Which? singled out Better Bathrooms, Victoria Plum and Victorian Plumbing for using prominent ‘countdown clocks’ to promote various time-limited promotions during January and February 2019 – although each of these retailers was running other primary offers that were not time-limited.

It gave the example of Victoria Plum, which ran two offers on 14th January 2019 – ‘up to 70% off January sale’ and ‘an extra 10% off sale prices’ on a countdown clock showing that the discount was ending in less than two days. When Which? checked again three days later the ’up to 70% off’ was still available but now customers could have got ‘20% off sale prices’ – twice the previous additional discount.

Real value?

Which? warned that constant sales might compel people to buy then and there, when there is likely to be another deal the very next day or shortly after. It said it made it difficult to understand the true value of different kitchens and bathrooms.

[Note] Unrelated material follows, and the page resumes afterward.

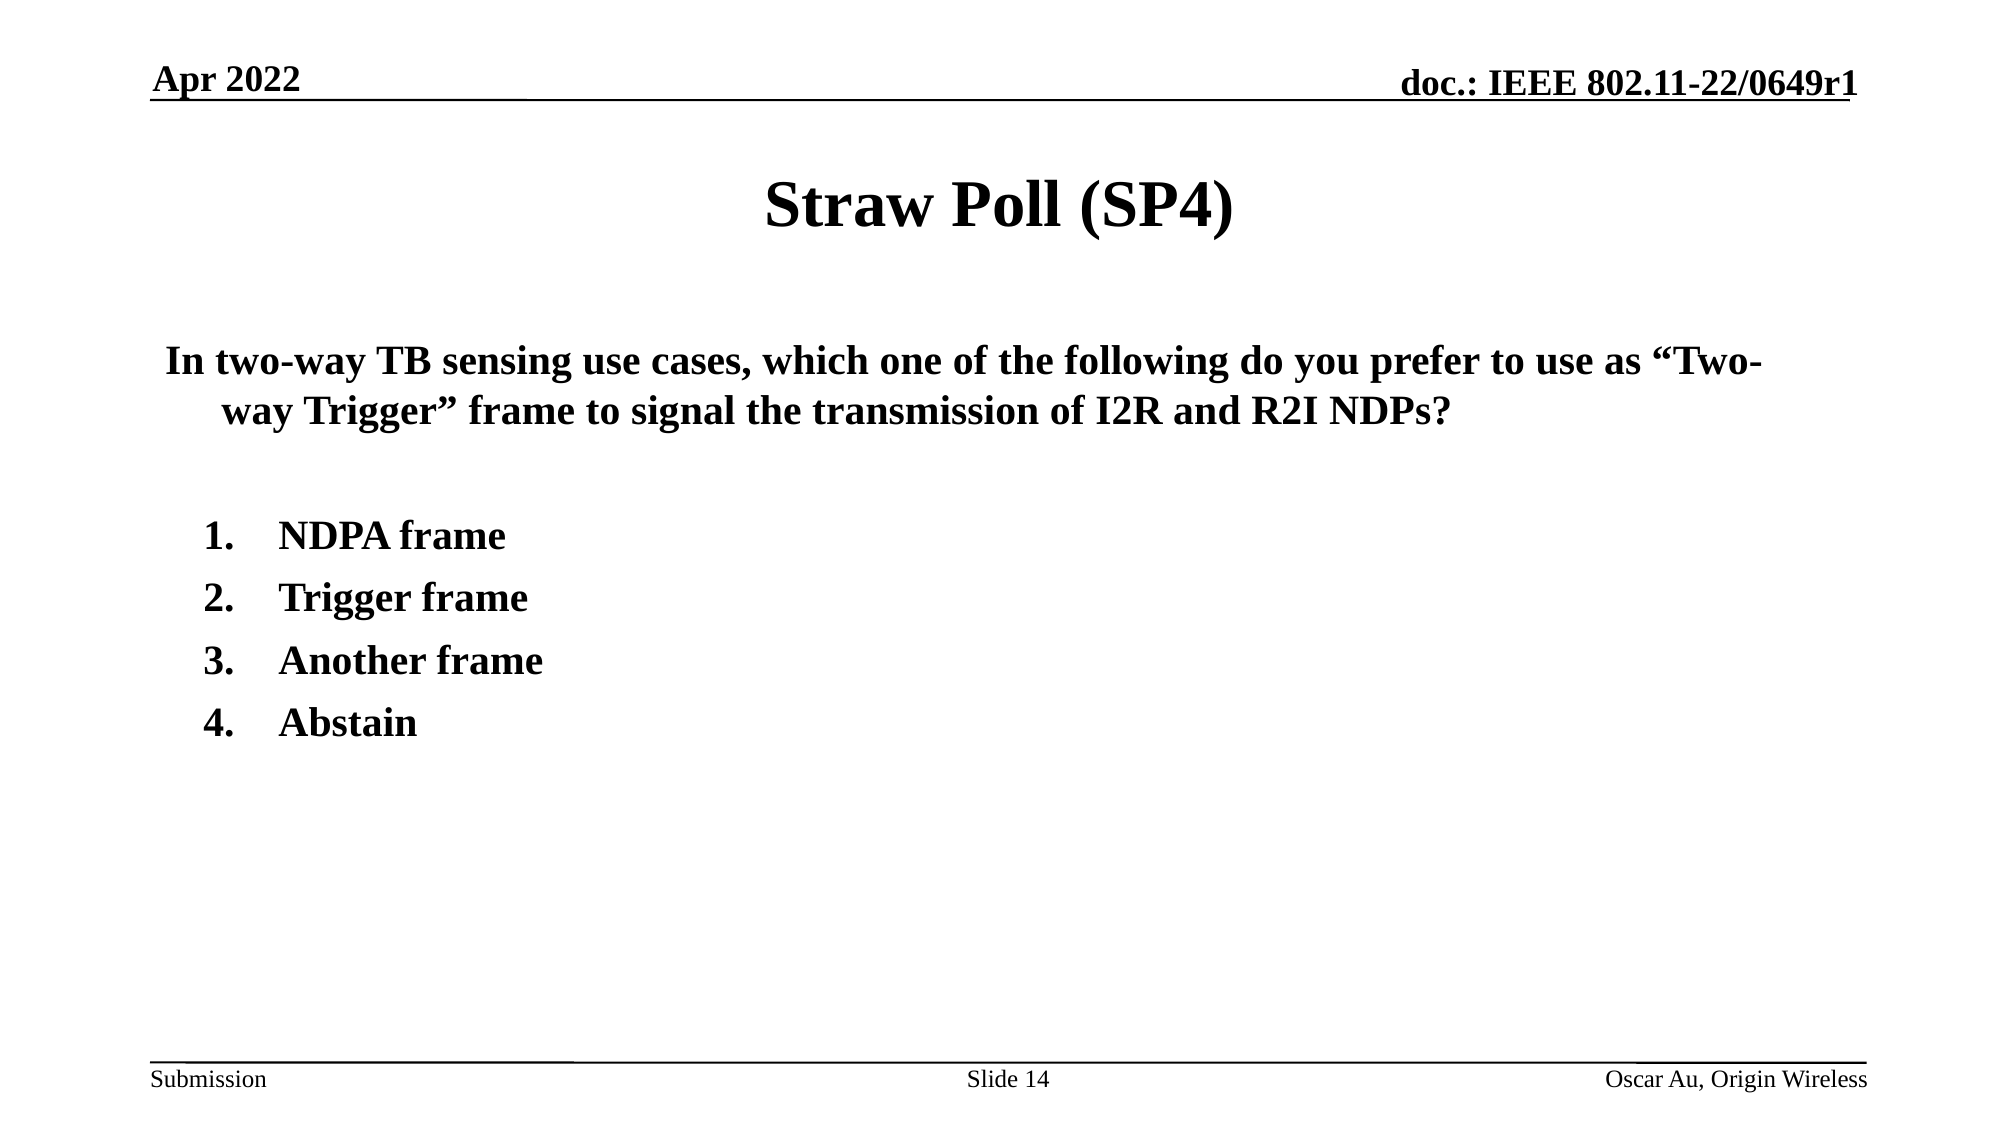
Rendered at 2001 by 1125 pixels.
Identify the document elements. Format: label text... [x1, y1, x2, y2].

Natalie Hitchins, Which? head of home products and services, said: “A new kitchen or bathroom is likely to set you back thousands of pounds, so it’s unacceptable for retailers to be using potentially misleading tricks to make a sale.

“Our research suggests that this is an industry-wide issue. We want to see retailers being more transparent about their prices so that consumers aren’t misled into parting with their cash for a deal that might not be as good as it seems. If they don’t make improvements then trading standards and the ASA need to intervene.”

Which? advice to avoid misleading sales:

• Don’t feel pressured to buy if you’re not sure – take your time to make the right decision for you.
• Don’t take a headline offer at face value. If you’re looking for new countertops, shop around and compare prices as you might find your dream kitchen or bathroom cheaper elsewhere.
• Make sure you read the small print to find out exactly when an offer will end, particularly when there is more than one deal.
• Search Which? to find out what ratings the experts gave to kitchen and bathroom brands.